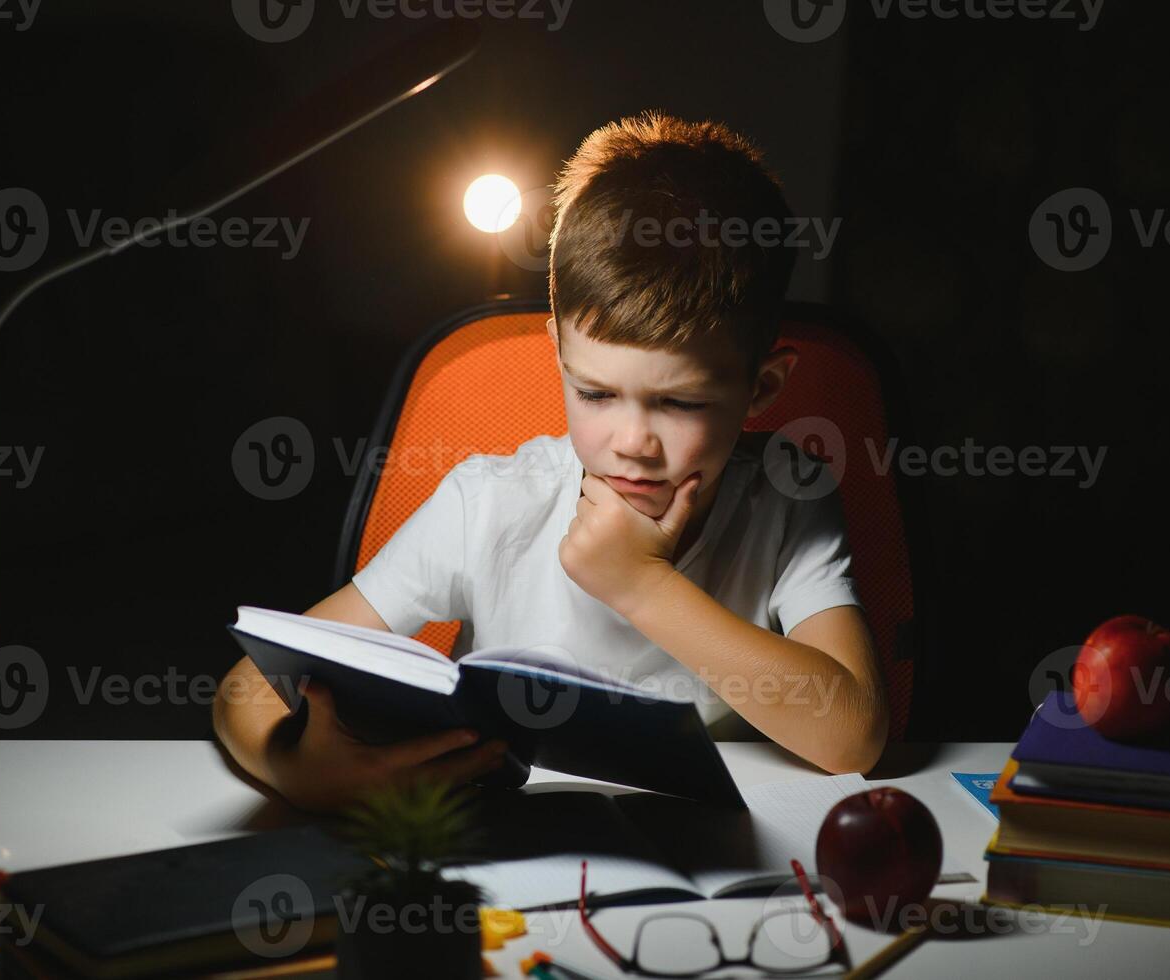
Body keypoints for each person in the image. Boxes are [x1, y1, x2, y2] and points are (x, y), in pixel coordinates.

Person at [213, 110, 889, 813]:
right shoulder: (489, 505)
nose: (632, 441)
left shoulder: (786, 493)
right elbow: (245, 688)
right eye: (595, 392)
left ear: (762, 389)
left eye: (679, 403)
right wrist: (297, 769)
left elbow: (853, 738)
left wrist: (641, 585)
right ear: (557, 353)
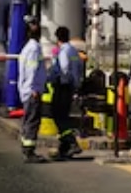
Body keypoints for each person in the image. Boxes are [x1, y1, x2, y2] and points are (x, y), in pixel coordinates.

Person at [49, 26, 83, 160]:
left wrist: (55, 77)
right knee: (63, 115)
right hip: (71, 87)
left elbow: (64, 69)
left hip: (62, 86)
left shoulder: (63, 51)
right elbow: (79, 67)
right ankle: (64, 148)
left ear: (57, 38)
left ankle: (72, 142)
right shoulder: (74, 51)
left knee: (58, 115)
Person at [18, 21, 48, 163]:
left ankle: (26, 147)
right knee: (32, 121)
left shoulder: (27, 48)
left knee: (28, 119)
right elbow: (32, 70)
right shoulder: (34, 48)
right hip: (32, 90)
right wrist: (34, 89)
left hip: (26, 89)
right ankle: (29, 151)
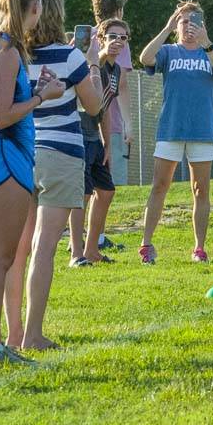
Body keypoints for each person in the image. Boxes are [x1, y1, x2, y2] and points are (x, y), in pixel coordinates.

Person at [3, 0, 104, 351]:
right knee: (45, 248)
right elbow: (94, 107)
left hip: (21, 152)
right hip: (61, 155)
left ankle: (13, 334)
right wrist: (91, 64)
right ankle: (33, 335)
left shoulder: (12, 54)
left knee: (17, 249)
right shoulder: (69, 56)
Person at [0, 0, 64, 364]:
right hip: (6, 154)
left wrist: (34, 90)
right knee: (0, 257)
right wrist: (43, 96)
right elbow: (1, 116)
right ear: (33, 7)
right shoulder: (7, 49)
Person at [138, 1, 213, 264]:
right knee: (159, 186)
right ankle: (146, 245)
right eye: (184, 21)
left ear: (203, 25)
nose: (189, 26)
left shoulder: (212, 51)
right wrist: (166, 29)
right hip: (171, 129)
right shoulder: (169, 51)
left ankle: (199, 248)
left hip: (202, 131)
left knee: (200, 190)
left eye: (195, 21)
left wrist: (207, 42)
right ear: (177, 25)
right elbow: (145, 58)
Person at [69, 18, 129, 268]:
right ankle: (76, 253)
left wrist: (107, 144)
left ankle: (92, 250)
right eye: (113, 36)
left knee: (106, 191)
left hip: (96, 139)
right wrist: (95, 56)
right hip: (78, 135)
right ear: (100, 38)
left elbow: (104, 108)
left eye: (123, 37)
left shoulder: (116, 71)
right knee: (81, 194)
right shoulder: (91, 63)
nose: (118, 42)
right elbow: (85, 102)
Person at [88, 0, 134, 245]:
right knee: (103, 183)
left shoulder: (87, 37)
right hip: (107, 120)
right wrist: (128, 122)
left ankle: (87, 238)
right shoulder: (117, 36)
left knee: (89, 184)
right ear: (117, 11)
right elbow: (123, 84)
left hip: (85, 120)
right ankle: (97, 238)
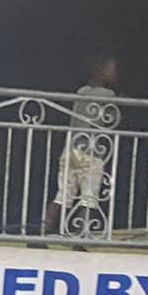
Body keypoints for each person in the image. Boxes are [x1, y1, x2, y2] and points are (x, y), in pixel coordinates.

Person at [48, 52, 119, 237]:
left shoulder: (82, 91)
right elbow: (110, 120)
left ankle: (44, 230)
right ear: (101, 71)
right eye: (112, 69)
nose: (115, 73)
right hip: (91, 152)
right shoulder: (108, 95)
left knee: (63, 194)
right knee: (89, 197)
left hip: (72, 148)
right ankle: (80, 237)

===============

## Exercise goal
Copy out the whole listing exactly, and don't carry over any pictures.

## Completed task
Body keypoints for each person in the image. Boxes are [x1, y1, x2, y2] and points are (x, y), in pixel coordinates.

Person at [213, 110, 889, 813]:
right shoulder: (489, 505)
nose: (632, 441)
left shoulder: (786, 493)
right elbow: (245, 688)
right eye: (595, 392)
left ear: (762, 389)
left eye: (679, 403)
right wrist: (297, 769)
left elbow: (853, 738)
left wrist: (641, 585)
right ear: (557, 353)
Body keypoints for each person in the image. Boxes are [x1, y1, x2, y2] and points are (x, y), in pixel coordinates.

Person at [49, 26, 83, 160]:
left wrist: (55, 77)
right knee: (63, 115)
right hip: (71, 87)
left elbow: (64, 69)
left hip: (62, 86)
left shoulder: (63, 51)
right elbow: (79, 67)
right ankle: (64, 148)
left ear: (57, 38)
left ankle: (72, 142)
right shoulder: (74, 51)
left knee: (58, 115)
Person at [18, 21, 48, 163]:
left ankle: (26, 147)
right knee: (32, 121)
left shoulder: (27, 48)
left knee: (28, 119)
right elbow: (32, 70)
right shoulder: (34, 48)
right hip: (32, 90)
right wrist: (34, 89)
left hip: (26, 89)
right ankle: (29, 151)
Body keypoints for each person in the image. Boxes are [x1, y1, x2, y2] and points are (x, y), in pixel coordinates.

Person at [3, 0, 104, 351]:
right knee: (45, 248)
right elbow: (94, 107)
left hip: (21, 152)
right hip: (61, 155)
left ankle: (13, 334)
right wrist: (91, 64)
right ankle: (33, 335)
left shoulder: (12, 54)
left knee: (17, 249)
right shoulder: (69, 56)
Person at [0, 0, 64, 364]:
right hip: (6, 154)
left wrist: (34, 90)
right knee: (0, 257)
right wrist: (43, 96)
right elbow: (1, 116)
right ear: (33, 7)
right shoulder: (7, 49)
Person at [138, 1, 213, 264]:
right knee: (159, 186)
right ankle: (146, 245)
right eye: (184, 21)
left ear: (203, 25)
nose: (189, 26)
left shoulder: (212, 51)
right wrist: (166, 29)
right hip: (171, 129)
right shoulder: (169, 51)
left ankle: (199, 248)
left hip: (202, 131)
left knee: (200, 190)
left eye: (195, 21)
left wrist: (207, 42)
right ear: (177, 25)
right elbow: (145, 58)
Person at [69, 18, 129, 268]:
right ankle: (76, 253)
left wrist: (107, 144)
left ankle: (92, 250)
right eye: (113, 36)
left knee: (106, 191)
left hip: (96, 139)
right wrist: (95, 56)
right hip: (78, 135)
right ear: (100, 38)
left elbow: (104, 108)
left eye: (123, 37)
left shoulder: (116, 71)
right knee: (81, 194)
right shoulder: (91, 63)
nose: (118, 42)
right elbow: (85, 102)
Person at [88, 0, 134, 245]:
right knee: (103, 183)
left shoulder: (87, 37)
right hip: (107, 120)
right wrist: (128, 122)
left ankle: (87, 238)
right shoulder: (117, 36)
left knee: (89, 184)
right ear: (117, 11)
right elbow: (123, 84)
left hip: (85, 120)
right ankle: (97, 238)
Body keypoints for each person in the image. Boxes are [x1, y1, x2, y2] and points are (x, y), in pixel coordinates.

Person at [48, 52, 119, 237]:
left shoulder: (82, 91)
right elbow: (110, 120)
left ankle: (44, 230)
right ear: (101, 71)
right eye: (112, 69)
nose: (115, 73)
right hip: (91, 152)
right shoulder: (108, 95)
left knee: (63, 194)
right knee: (89, 197)
left hip: (72, 148)
right ankle: (80, 237)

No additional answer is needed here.